There is an accumulation of knowledge going on in my own mind as I read a paper like this. It can be hard to find the patience to work through the details of a paper like this, because they seem at first so far removed from the center of the subject that I am trying to understand. But information about the subject I am studying -- in my case, the accumulation of knowledge -- is abundant, in the sense that there are examples of it everywhere. At a certain point it matters more to do a good job of retaining the right information among all the evidence I observe than to look in the place that has the absolute maximum information content. The detail-oriented state of mind that comes forth when I work through real examples with patience is a kind of post-processing operation. Being in this state of mind doesn’t change what evidence I receive, but it does change how I process and retain that evidence, and, as this paper points out, the way that evidence is processed can at times be more important than finding the absolute most informative evidence. In other words, when evidence is abundant, computation can be more important than evidence.
I think this is real and relevant. We can move between different states of mind by focusing our attention on different kinds of things. For example, working through a single example in detail tips us towards a different state of mind compared to collecting together many different sources. The former is sharp; the latter is broad. Both are useful. The important thing is that when we choose one or the other, we are not just choosing to attend to one kind of evidence or another, we are also choosing a post-processing operation that will process that evidence upon receipt. When we make a choice about where to focus our attention, therefore, it makes sense to consider not just value of information, but also value of computation, because the choice of where to focus our attention affects our state of mind, which affects what kind of computation happens upon receiving the evidence that we focused our attention on, and that computation might make a bigger difference to the understanding that we eventually develop than the choice of information source.

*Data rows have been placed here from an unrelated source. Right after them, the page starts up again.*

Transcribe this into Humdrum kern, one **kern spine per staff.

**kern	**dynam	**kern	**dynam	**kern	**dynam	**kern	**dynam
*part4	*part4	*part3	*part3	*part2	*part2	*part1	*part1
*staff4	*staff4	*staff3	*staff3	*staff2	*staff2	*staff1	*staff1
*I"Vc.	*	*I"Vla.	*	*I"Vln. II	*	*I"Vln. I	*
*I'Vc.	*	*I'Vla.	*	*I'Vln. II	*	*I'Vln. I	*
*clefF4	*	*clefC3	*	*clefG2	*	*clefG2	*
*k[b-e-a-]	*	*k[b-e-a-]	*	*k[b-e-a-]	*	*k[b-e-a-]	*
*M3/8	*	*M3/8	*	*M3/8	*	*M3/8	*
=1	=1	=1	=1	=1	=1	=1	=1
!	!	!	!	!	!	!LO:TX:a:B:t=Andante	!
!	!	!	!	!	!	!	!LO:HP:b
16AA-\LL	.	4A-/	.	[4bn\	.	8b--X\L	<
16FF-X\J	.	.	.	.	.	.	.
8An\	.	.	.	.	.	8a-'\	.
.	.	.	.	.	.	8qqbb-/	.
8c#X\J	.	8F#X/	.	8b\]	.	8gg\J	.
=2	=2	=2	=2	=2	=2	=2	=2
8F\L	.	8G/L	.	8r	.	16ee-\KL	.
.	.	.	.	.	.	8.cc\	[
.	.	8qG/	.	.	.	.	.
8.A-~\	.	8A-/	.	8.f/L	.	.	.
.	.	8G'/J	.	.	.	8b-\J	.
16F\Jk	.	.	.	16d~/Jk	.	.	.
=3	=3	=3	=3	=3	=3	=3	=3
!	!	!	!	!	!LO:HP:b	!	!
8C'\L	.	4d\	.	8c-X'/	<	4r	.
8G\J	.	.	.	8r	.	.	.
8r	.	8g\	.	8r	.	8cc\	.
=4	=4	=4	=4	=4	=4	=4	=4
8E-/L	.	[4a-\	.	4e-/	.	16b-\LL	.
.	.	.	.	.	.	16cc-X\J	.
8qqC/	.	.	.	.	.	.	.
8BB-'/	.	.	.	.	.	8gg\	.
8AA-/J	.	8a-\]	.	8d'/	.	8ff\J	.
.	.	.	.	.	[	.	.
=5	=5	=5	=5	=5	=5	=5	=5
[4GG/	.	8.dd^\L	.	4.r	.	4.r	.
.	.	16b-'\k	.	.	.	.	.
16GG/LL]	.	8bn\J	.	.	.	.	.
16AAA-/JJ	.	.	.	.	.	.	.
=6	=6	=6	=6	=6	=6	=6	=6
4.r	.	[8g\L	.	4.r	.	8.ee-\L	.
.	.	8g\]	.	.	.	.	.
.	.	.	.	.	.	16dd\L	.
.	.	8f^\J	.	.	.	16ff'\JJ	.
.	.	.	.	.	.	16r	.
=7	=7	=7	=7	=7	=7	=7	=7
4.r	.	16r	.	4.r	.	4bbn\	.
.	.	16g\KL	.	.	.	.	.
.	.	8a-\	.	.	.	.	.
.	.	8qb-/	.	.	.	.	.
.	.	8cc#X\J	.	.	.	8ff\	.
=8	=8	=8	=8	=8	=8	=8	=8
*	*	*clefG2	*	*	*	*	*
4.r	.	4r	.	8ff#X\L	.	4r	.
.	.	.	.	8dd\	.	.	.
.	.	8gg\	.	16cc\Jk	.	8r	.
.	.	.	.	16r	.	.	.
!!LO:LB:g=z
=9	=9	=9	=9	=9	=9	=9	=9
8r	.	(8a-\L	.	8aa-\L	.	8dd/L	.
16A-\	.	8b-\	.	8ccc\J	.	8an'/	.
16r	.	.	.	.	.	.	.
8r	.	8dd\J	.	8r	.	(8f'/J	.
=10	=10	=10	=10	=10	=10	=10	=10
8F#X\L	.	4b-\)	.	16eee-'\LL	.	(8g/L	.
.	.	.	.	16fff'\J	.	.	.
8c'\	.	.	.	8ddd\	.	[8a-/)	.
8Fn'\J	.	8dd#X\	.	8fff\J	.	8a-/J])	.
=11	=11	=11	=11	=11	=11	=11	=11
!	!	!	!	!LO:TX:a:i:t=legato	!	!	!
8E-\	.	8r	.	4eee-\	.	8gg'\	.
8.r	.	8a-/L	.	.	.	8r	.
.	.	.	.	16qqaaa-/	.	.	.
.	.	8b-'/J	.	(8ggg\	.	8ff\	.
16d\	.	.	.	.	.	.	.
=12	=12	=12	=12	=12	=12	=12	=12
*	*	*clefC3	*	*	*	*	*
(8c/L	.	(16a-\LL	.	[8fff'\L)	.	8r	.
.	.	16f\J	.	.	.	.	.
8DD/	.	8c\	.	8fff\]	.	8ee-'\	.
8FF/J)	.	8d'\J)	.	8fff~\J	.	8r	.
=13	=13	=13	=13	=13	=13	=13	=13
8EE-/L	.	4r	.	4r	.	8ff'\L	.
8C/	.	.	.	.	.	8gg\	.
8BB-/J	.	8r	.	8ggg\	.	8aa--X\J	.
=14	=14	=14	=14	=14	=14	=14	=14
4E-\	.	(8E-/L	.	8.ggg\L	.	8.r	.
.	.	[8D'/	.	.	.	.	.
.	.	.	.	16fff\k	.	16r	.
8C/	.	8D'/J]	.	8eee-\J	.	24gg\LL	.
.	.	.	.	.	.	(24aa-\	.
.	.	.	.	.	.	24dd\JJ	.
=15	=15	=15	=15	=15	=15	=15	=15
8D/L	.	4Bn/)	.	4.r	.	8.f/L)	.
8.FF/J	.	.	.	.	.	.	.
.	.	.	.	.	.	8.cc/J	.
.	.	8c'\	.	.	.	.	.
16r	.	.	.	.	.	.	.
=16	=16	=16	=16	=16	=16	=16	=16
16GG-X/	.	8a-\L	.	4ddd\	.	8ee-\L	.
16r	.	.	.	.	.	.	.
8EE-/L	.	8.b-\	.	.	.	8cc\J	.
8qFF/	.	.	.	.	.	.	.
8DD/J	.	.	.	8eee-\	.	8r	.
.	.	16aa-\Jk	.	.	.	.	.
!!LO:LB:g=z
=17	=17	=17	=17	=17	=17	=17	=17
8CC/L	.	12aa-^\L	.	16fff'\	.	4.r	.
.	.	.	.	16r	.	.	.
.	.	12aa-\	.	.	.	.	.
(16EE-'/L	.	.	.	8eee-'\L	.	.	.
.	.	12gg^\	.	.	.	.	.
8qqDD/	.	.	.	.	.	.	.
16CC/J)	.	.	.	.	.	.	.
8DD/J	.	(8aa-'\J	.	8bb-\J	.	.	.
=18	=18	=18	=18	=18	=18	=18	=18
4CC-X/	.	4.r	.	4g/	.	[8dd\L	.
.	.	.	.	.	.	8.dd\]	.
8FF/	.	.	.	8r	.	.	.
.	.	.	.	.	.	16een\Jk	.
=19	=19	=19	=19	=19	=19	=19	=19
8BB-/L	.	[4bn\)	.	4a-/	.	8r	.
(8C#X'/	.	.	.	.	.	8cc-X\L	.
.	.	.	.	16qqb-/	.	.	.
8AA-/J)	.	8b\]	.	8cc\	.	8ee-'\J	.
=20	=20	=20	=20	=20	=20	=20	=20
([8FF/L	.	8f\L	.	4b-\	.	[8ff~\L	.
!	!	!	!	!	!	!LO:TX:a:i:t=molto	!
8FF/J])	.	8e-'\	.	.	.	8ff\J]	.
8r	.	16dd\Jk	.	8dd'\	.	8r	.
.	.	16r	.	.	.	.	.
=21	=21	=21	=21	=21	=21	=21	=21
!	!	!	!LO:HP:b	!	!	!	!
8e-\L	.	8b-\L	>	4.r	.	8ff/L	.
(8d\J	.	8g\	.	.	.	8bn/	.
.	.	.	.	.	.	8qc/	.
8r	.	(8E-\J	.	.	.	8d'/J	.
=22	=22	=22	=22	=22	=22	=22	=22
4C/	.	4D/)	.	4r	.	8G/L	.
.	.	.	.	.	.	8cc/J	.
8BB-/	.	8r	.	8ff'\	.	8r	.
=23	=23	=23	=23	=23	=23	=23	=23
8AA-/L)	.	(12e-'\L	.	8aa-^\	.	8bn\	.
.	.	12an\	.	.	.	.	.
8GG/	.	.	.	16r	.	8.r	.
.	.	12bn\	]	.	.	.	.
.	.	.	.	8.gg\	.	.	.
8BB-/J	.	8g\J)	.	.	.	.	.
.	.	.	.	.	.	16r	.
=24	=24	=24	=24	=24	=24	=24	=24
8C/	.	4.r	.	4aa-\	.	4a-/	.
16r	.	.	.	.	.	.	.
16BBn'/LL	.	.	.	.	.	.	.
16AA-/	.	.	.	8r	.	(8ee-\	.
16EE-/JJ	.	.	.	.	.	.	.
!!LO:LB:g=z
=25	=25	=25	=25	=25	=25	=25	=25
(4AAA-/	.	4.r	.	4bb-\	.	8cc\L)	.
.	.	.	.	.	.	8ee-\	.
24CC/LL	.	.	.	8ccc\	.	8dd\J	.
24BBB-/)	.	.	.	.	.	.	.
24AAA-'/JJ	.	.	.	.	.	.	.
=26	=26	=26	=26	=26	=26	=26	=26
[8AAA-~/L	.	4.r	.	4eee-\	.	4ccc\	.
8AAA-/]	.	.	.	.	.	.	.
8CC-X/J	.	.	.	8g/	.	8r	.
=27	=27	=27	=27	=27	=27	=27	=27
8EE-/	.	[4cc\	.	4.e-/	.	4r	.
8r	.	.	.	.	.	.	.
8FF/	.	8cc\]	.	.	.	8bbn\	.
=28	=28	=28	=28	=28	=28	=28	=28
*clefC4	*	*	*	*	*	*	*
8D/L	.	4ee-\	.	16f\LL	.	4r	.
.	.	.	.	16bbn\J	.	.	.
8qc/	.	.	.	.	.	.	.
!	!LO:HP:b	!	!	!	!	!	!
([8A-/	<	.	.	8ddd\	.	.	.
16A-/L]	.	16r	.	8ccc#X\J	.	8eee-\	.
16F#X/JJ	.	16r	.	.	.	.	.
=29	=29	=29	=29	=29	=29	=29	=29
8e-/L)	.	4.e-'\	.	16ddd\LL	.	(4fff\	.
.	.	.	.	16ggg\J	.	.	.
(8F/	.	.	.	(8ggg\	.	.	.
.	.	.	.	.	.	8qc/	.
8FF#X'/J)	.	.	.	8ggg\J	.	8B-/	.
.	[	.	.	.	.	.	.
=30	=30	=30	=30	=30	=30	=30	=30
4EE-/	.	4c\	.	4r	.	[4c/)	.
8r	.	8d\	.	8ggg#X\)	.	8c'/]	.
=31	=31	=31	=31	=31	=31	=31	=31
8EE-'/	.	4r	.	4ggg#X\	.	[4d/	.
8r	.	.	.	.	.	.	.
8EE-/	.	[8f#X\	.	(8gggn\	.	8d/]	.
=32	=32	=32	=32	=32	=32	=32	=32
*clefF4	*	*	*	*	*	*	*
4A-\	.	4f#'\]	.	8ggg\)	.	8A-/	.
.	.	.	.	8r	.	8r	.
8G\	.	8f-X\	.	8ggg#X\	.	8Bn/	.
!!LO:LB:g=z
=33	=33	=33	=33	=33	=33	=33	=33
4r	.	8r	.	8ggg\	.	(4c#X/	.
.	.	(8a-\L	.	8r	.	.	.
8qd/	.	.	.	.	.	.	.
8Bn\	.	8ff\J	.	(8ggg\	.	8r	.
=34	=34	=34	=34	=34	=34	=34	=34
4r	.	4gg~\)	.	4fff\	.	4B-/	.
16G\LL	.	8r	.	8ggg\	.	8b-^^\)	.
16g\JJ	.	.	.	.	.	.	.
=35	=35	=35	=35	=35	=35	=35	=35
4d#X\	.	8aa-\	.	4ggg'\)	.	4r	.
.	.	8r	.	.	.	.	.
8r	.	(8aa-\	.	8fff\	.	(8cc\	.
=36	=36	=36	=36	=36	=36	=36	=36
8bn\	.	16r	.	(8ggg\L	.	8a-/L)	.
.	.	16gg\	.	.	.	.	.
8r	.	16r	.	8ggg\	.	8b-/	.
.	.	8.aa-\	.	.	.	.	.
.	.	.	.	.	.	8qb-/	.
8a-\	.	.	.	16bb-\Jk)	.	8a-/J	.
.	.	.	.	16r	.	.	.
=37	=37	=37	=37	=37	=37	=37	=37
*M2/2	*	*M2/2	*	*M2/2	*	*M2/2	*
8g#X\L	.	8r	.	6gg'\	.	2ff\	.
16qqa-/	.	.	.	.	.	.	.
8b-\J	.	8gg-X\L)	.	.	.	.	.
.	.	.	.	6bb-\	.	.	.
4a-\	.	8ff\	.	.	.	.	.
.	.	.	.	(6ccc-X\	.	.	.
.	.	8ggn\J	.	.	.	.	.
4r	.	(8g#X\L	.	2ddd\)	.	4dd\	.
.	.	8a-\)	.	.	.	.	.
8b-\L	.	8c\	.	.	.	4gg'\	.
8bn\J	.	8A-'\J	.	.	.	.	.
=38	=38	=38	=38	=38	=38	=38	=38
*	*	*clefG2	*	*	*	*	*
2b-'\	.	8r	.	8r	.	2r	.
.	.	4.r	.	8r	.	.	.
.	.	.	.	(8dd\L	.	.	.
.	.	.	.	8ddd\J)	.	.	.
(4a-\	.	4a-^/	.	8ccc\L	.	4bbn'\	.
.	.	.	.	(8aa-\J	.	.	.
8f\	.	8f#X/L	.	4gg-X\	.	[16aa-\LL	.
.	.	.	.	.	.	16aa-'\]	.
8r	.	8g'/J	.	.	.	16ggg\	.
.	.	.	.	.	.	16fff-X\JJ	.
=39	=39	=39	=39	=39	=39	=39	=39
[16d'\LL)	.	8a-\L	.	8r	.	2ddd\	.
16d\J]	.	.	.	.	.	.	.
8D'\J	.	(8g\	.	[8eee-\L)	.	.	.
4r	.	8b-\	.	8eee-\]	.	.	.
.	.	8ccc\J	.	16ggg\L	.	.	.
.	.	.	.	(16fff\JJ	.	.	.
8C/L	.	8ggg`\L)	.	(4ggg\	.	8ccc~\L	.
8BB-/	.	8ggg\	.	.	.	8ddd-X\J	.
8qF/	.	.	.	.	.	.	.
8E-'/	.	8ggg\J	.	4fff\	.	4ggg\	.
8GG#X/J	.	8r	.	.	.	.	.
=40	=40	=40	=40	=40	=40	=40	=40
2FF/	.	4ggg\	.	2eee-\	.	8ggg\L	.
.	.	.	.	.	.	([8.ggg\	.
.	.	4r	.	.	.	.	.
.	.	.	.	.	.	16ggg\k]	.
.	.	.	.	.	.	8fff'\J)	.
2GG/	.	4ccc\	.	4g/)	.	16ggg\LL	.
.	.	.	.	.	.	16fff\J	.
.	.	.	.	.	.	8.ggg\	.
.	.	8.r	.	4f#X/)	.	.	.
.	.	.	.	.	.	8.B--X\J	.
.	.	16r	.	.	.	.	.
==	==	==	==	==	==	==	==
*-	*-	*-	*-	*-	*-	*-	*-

In terms of understanding the accumulation of knowledge, this paper provides only a little bit of help. We still don’t understand what knowledge looks like at the level of physics, and we still can’t really say what a given entity in the world does or does not know about. In particular, we still cannot determine whether my robot vacuum is developing an understanding of, say, human psychology, or is merely recording data, and we still don’t have a good account of the role of knowledge in embedded agency. Those are the goals of this project.